> _TASK STATEMENT_
Copy word for word the lines of the data from the line containing "Dirección de Empresas, Relaciones" up to and including the line containing "Requisitos: -Grado, Licenciatura".

> _GIVEN RECORDS_
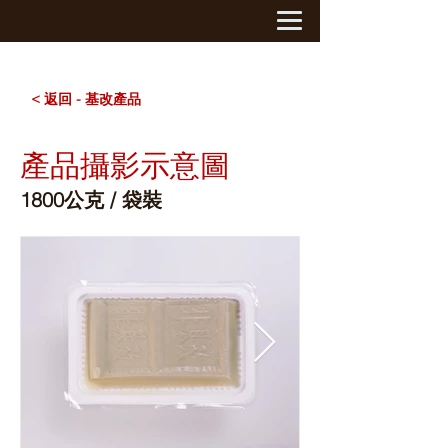
< 返回 - 基改產品
產品攝影示意圖
1800公克 / 袋裝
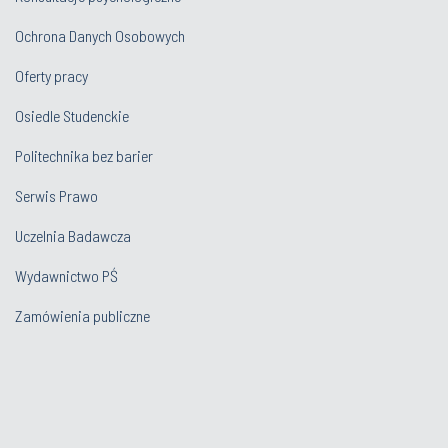
Ochrona Danych Osobowych
Oferty pracy
Osiedle Studenckie
Politechnika bez barier
Serwis Prawo
Uczelnia Badawcza
Wydawnictwo PŚ
Zamówienia publiczne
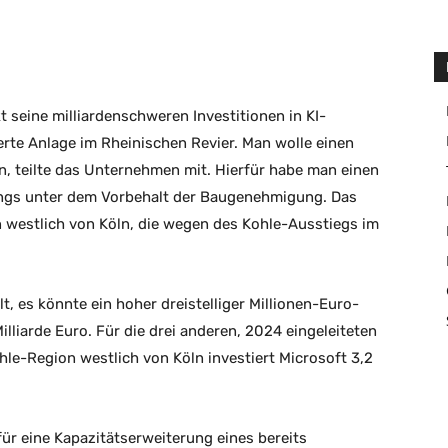
Drucken
 seine milliardenschweren Investitionen in KI-
erte Anlage im Rheinischen Revier. Man wolle einen
n, teilte das Unternehmen mit. Hierfür habe man einen
dings unter dem Vorbehalt der Baugenehmigung. Das
n westlich von Köln, die wegen des Kohle-Ausstiegs im
, es könnte ein hoher dreistelliger Millionen-Euro-
illiarde Euro. Für die drei anderen, 2024 eingeleiteten
le-Region westlich von Köln investiert Microsoft 3,2
für eine Kapazitätserweiterung eines bereits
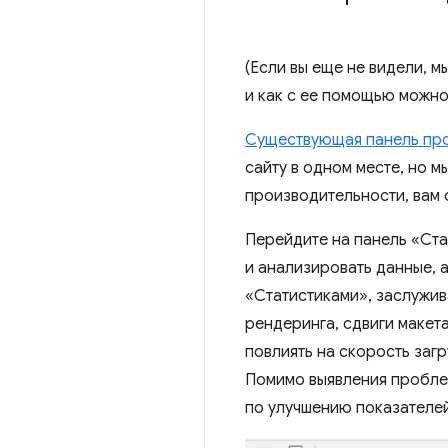
(Если вы еще не видели, 
и как с ее помощью можно
Существующая панель пр
сайту в одном месте, но м
производительности, вам 
Перейдите на панель «Ста
и анализировать данные, а
«Статистиками», заслужив
рендеринга, сдвиги макета
повлиять на скорость загр
Помимо выявления пробле
по улучшению показателе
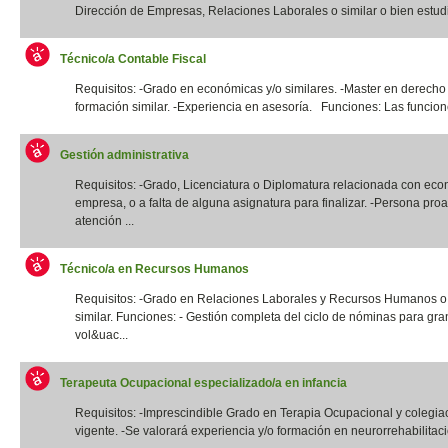
Dirección de Empresas, Relaciones Laborales o similar o bien estudi
Técnico/a Contable Fiscal
Requisitos: -Grado en económicas y/o similares. -Master en derecho 
formación similar. -Experiencia en asesoría. Funciones: Las funcione
Gestión administrativa
Requisitos: -Grado, Licenciatura o Diplomatura relacionada con eco
empresa, o a falta de alguna asignatura para finalizar. -Persona proa
atención ...
Técnico/a en Recursos Humanos
Requisitos: -Grado en Relaciones Laborales y Recursos Humanos o t
similar. Funciones: - Gestión completa del ciclo de nóminas para gr
vol&uac...
Terapeuta Ocupacional especializado/a en infancia
Requisitos: -Imprescindible Grado en Terapia Ocupacional y colegia
vigente. -Se valorará experiencia y/o formación en neurorrehabilitació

> _RESULT FOR THIS EXERCISE_
Dirección de Empresas, Relaciones Laborales o similar o bien estudi
Técnico/a Contable Fiscal
Requisitos: -Grado en económicas y/o similares. -Master en derecho 
formación similar. -Experiencia en asesoría. Funciones: Las funcione
Gestión administrativa
Requisitos: -Grado, Licenciatura o Diplomatura relacionada con eco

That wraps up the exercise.